Piräus-Bank übernimmt zypriotische Banken in Griechenland

23. März 2013 / Aktualisiert: 28. September 2017 / Aufrufe: 701

Die Filialen – Tochtergesellschaften und Netze der zypriotischen Banken in Griechenland sollen von der griechischen Piräus-Bank übernommen werden.

In einer offiziellen Bekanntmachung des Büros des zypriotischen Staatspräsidenten wurde am 22 März 2013 mitgeteilt: „Nach Gesprächen zwischen den zypriotischen Präsidenten Nikos Anastasiadis und dem griechischen Premierminister Antonis Samaras wurde bestätigt, dass das Thema der Abspaltung der griechischen Filialen der zypriotischen Banken zu den unter den gegenwärtigen Umständen günstigsten Bedingungen und mit bemerkenswerten Vorteilen für die zypriotische Seite geschlossen wurde.
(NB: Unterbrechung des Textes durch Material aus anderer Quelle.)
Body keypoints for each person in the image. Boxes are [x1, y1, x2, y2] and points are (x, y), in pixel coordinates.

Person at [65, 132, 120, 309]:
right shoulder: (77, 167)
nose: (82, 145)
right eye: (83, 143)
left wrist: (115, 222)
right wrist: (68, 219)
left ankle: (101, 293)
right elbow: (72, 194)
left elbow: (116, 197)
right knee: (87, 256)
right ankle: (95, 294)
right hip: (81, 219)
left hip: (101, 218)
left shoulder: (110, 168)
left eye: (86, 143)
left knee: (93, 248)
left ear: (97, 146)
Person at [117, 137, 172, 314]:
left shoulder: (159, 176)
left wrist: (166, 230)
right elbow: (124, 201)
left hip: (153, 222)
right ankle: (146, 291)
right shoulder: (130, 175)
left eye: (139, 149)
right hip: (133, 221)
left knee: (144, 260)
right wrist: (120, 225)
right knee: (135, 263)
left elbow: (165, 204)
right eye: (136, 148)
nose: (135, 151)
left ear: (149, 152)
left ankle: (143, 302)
Im weiteren Verlauf bestätigte am Nachmittag des selben Tages die Finanzstabilitätsfazilität (EFS), dass für den Aufkauf der zypriotischen Banken in Griechenland die Wahl auf die Piräus-Bank fiel, und führte in ihrer Bekanntmachung an: „Die Transaktion unterliegt unter anderem der Genehmigung des Europäischen Wettbewerbsausschusses.“ Die einschlägigen Gerüchte hatten vorher eine Rally bei der Aktie der Piräus-Bank initiiert, die kurz vor Sitzungsschluss an der Athener Börse einen Kursanstieg um 22% verzeichnete.
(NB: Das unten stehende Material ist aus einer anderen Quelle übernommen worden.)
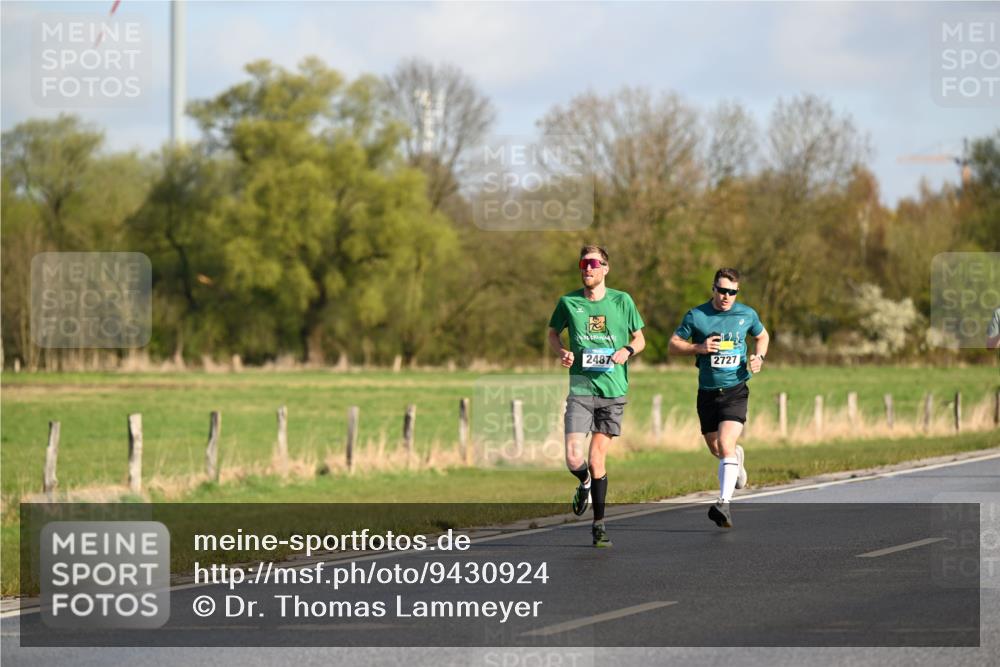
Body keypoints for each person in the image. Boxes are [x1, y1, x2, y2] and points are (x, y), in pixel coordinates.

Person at [548, 245, 645, 547]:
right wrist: (561, 351)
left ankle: (599, 525)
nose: (587, 268)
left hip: (613, 392)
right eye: (583, 263)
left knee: (595, 457)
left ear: (605, 268)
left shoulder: (622, 301)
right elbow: (552, 332)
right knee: (573, 457)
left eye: (593, 263)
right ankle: (585, 484)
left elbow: (639, 338)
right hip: (580, 389)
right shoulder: (569, 302)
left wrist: (627, 350)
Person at [668, 268, 769, 528]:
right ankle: (737, 457)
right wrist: (698, 348)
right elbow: (672, 344)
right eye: (722, 290)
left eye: (732, 292)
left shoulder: (747, 314)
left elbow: (762, 336)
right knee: (717, 449)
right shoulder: (697, 315)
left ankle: (723, 504)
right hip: (707, 392)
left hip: (735, 389)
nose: (726, 296)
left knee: (725, 443)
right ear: (713, 288)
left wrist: (759, 357)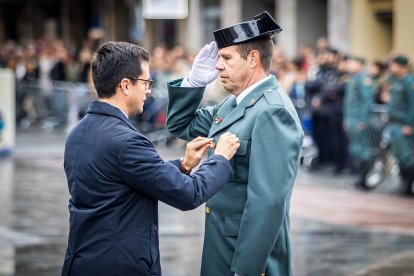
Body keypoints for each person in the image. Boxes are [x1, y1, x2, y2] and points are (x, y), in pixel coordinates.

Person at [61, 41, 240, 276]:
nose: (148, 91)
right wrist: (220, 159)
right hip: (119, 266)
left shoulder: (78, 131)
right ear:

Übernahme aller drei zypriotischen Banken in Griechenland

Wie auch die Piräus-Bank in ihrer diesbezüglichen Bekanntmachung selbst anführt, „unterbreitete die Piräus-Bank in Entsprechung auf einen von der Regierung, der Griechischen Bank und der Finanzstabilitätsfazilität an die griechischen Banken gerichteten einschlägigen Aufruf einen Angebotsvorschlag und wurde für den Erwerb des Netzes und der Aktivitäten der zypriotischen Banken in Griechenland ausgewählt„.
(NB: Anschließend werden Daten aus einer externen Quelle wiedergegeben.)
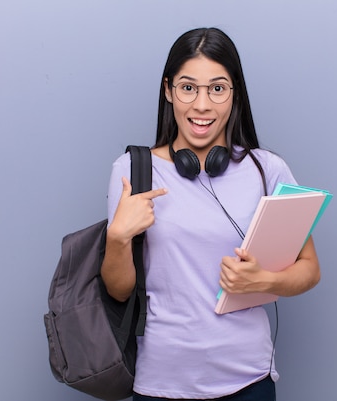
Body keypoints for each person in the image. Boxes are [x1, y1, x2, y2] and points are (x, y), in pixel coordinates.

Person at [101, 27, 321, 401]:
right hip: (161, 382)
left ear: (234, 94)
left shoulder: (267, 170)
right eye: (188, 88)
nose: (202, 105)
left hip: (248, 380)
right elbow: (118, 289)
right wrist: (118, 239)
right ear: (168, 90)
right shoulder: (131, 171)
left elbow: (310, 269)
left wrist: (263, 280)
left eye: (217, 89)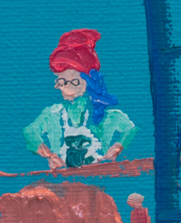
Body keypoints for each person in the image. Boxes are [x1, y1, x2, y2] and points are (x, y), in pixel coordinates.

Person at [23, 28, 137, 170]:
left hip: (100, 174)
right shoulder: (53, 114)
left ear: (88, 82)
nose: (66, 87)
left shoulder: (106, 116)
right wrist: (49, 155)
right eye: (62, 82)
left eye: (74, 81)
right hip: (62, 177)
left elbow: (131, 129)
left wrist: (119, 146)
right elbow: (29, 131)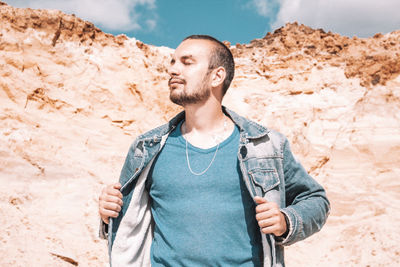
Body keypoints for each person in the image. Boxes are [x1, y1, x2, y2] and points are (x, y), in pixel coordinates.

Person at [98, 35, 330, 267]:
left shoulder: (265, 145)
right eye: (173, 62)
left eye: (187, 62)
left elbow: (315, 200)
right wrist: (108, 212)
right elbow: (124, 220)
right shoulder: (147, 147)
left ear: (217, 76)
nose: (173, 70)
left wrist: (285, 222)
Unmittelbar nach dieser Entwicklung erklärte der Präsident der Piräus-Bank, Michalis Sallas:

Wir entsprachen der Notwendigkeit, dass die Anleger der zypriotischen Banken in Griechenland absolut geschützt werden, die Stabilität des griechischen Bankensystems gewährleistet wird und von griechischer Seite Hilfe in den Plänen zum Ausgang Zyperns aus der Krise existiert. Die heutige Entwicklung stellt einen weiteren signifikanten Zug in der Umstrukturierung des griechischen Bankwesens dar, woran die Piräus-Bank von dem ersten Augenblick als Hauptsäule beteiligt ist und zu der Bemühung um die Neuorganisation der griechischen Wirtschaft und die Persektive eines Aufschwungs innerhalb des europäischen Rahmens beiträgt.

Es sei angemerkt, dass die – wie auch alle Banken in Zypern seit dem 19 März 2013 geschlossen gebliebenen – Filialen der drei in Griechenland aktiven zypriotischen Banken (Bank of Cyprus, Laiki Bank, Helenic Bank) am kommenden Dienstag (26 März 2013 – also nach dem Nationalfeiertag des 25 März) wieder ihren regulären Betrieb aufnehmen sollen. Ob und gegebenenfalls in welchem Umfang es Einschränkungen des Kapitalverkehrs geben wird, ist derzeit nicht bekannt.

(Quelle: To Vima, Imerisia)

Relevanter Beitrag:

  1. Peter Böttcher
    23. März 2013, 02:03 | #1

    Wie immer zerstören die Banker das Land und die Freundschaften zwischen den Menschen und den Ländern!
    Die Banken haben wohl schon immer die Kriege gefördert und Hass verbreitet.
    Griechenland, Zypern, viele Deutsche sind auf Eurer Seite!

  2. Willi F. Gerbode
    23. März 2013, 09:13 | #2

    Ponirós! – Durch die Übernahme kommen die Fillilalen zyprischer Banken in den Genuss der Vorteile des ESM. Zypern hat eine Sorge weniger. – „von griechischer Seite Hilfe in den Plänen zum Ausgang Zyperns aus der Krise existiert“ – Das ist Solidarität auf höchstem Niveau. Ein Lehrstück der Cleverness. Ponirós!